Siverek’in meşhur katır başı narlarının yetiştiği Katine köyünün adını da son ürettiği nar ekşisine marka bir isim olarak belirledi. Tasarımı aşamasında biz de bir fikir vererek, etiket üzerinde “Urfa nar ekşisi” ibaresi olmasını sağladık.
AK Parti Şanlıurfa Milletvekili Zeynep Karahan Uslu’nun, “Nar denince akıllara Urfa gelmeli, nar ekşisi denince Urfa hatırlanmalı” diyerek desteklediği nar üreticilerinin faaliyetlerinin bir parçası olan bu çalışmalar sonucu, Urfa artık kendi değerlerinden marka üreten bir şehir olmaya başlamıştır diyebiliriz.
Urfa’nın değerlerinden oluşturacağımız markalar sadece nar ile sınırlı değil elbette.
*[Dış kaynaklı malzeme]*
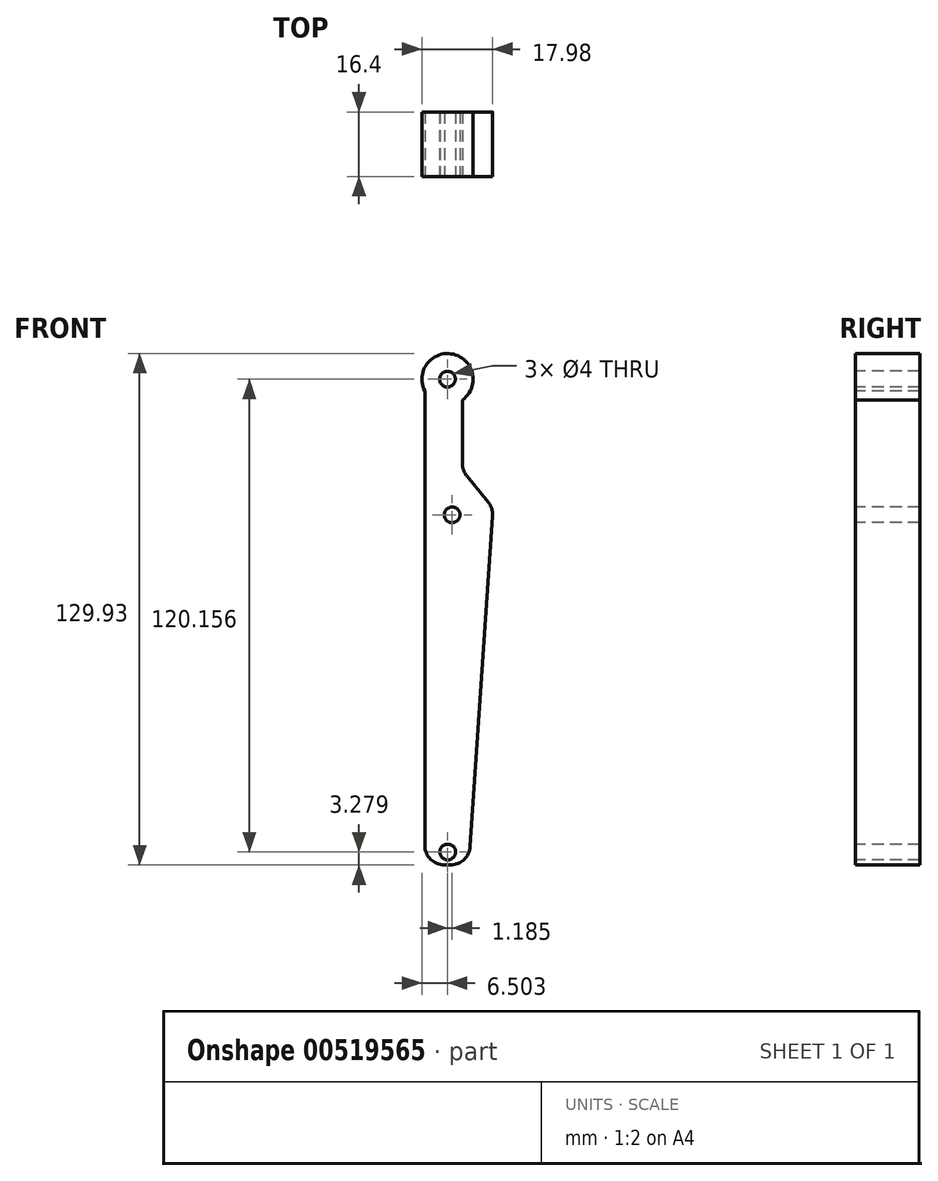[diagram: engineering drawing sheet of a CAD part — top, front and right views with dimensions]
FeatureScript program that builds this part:
annotation { "Feature Type Name" : "Feature", "Feature Type Description" : "" }
export const myFeature = defineFeature(function(context is Context, id is Id, definition is map)
    precondition{}
    {
        {
            var Q0;
            Q0=qCreatedBy(makeId("Front.planeOp"),FACE);
            var sketch = newSketch(context, id + "F0", { "sketchPlane" : qUnion([Q0])});
            skLineSegment(sketch, "E0", {"start": v(-46.45, 69) * mm, "end": v(-46.45, -52.6) * mm});
            skLineSegment(sketch, "E1", {"start": v(-41.45, -57.6) * mm, "end": v(-39.92, -57.6) * mm});
            skLineSegment(sketch, "E2", {"start": v(-34.93, -52.95) * mm, "end": v(-29.22, 31.01) * mm});
            skLineSegment(sketch, "E3", {"start": v(-30.33, 34.51) * mm, "end": v(-35.8, 41.22) * mm});
            skLineSegment(sketch, "E4", {"start": v(-36.91, 44.38) * mm, "end": v(-36.91, 62.6) * mm});
            skCircle(sketch, "E5", {"center": v(-40.69, 65.82) * mm, "radius": 6.5 * mm});
            skPoint(sketch, "E6.visualSharp", {"position": v(-46.45, -57.6) * mm});
            skArc(sketch, "E6.filletArc", {"start": v(-46.45, -52.6) * mm, "mid": v(-44.98, -56.14) * mm, "end": v(-41.45, -57.6) * mm});
            skPoint(sketch, "E7.visualSharp", {"position": v(-35.25, -57.6) * mm});
            skArc(sketch, "E7.filletArc", {"start": v(-39.92, -57.6) * mm, "mid": v(-36.5, -56.26) * mm, "end": v(-34.93, -52.95) * mm});
            skPoint(sketch, "E8.visualSharp", {"position": v(-29.08, 32.98) * mm});
            skArc(sketch, "E8.filletArc", {"start": v(-29.22, 31.01) * mm, "mid": v(-29.44, 32.87) * mm, "end": v(-30.33, 34.51) * mm});
            skPoint(sketch, "E9.visualSharp", {"position": v(-36.91, 42.6) * mm});
            skArc(sketch, "E9.filletArc", {"start": v(-36.91, 44.38) * mm, "mid": v(-36.63, 42.7) * mm, "end": v(-35.8, 41.22) * mm});
            skCircle(sketch, "E10", {"center": v(-40.62, -54.33) * mm, "radius": 2 * mm});
            skCircle(sketch, "E11", {"center": v(-40.69, 65.82) * mm, "radius": 2 * mm});
            skCircle(sketch, "E12", {"center": v(-39.5, 31.35) * mm, "radius": 2 * mm});
            skPoint(sketch, "E13.visualSharp", {"position": v(-33, 23.56) * mm});
            skPoint(sketch, "E14.visualSharp", {"position": v(-42.8, -43.29) * mm});
            skPoint(sketch, "E15.visualSharp", {"position": v(-37.55, -43.29) * mm});
            skPoint(sketch, "E16.visualSharp", {"position": v(-43.5, 57.41) * mm});
            skPoint(sketch, "E17.visualSharp", {"position": v(-39.5, 57.41) * mm});
            skPoint(sketch, "E18.visualSharp", {"position": v(-39.5, 37.41) * mm});
            skPoint(sketch, "E19.visualSharp", {"position": v(-43.5, 37.41) * mm});
            skSolve(sketch);
        }
        {
            var Q0;
            Q0 = qSketchRegion(id + "F0", true);
            extrude(context, id + "F1", {"entities" : qUnion([Q0]), "oppositeDirection" : true, "depth" : 8.4 * mm, "offsetDistance" : 25 * mm});
        }
        {
            var Q0;
            Q0 = qSketchRegion(id + "F0", true);
            extrude(context, id + "F2", {"entities" : qUnion([Q0]), "operationType" : NewBodyOperationType.ADD, "depth" : 8 * mm, "offsetDistance" : 25 * mm});
        }
    });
Urfa’nın sade yağı, peyniri, susamı, buğdayı, mercimeği, nohutu her biri birer marka değeri taşıyacak endüstriyel ürün olarak değerlendirilmeyi bekliyor.
Urfa’nın değerlerinden marka üretip pazarlama düşüncesinde olan her girişimciye destek olacak, yol gösterecek başta Karacadağ Kalkınma Ajansı, Şanlıurfa Ticaret ve Sanayi Odası, Ticaret Borsası, Gıda Tarım ve Hayvancılık İl Müdürlüğü gibi kuruluşlar var.
KOSGEB destekleri ise küçük bir sermaye ile girişimci ruhunu harekete geçirmeyi bekleyen küçük müteşebbislere destek vermek için her an hazır.
Peki bir ürünü alıp, marka yapmaya başlarken önünüzde bekleyen riskler ve fırsatlar neler? Nereden başlamalısınız, yol haritanız ne olmalı.
Ben size küçük bir tüyo vereyim.
İşe, yaptığınız işi en azından bir kez denemiş birinden akıl alarak ve işin başına ciddi bir yönetici tayin ederek başlamanız gerekir. Hepsi bu kadar mı? Elbette değil. Daha fazlasını öğrenmek istiyorsanız GAPEKODER Başkanı Ecz. Medet Abbasoğlu’nun bir mini konferansını dinlemenizi tavsiye ederim.
Urfa’dan marka çıkmıyor, Urfa’da iş yapılmaz diyenlere Abbasoğlu’nun söyleyecek çok sözü var.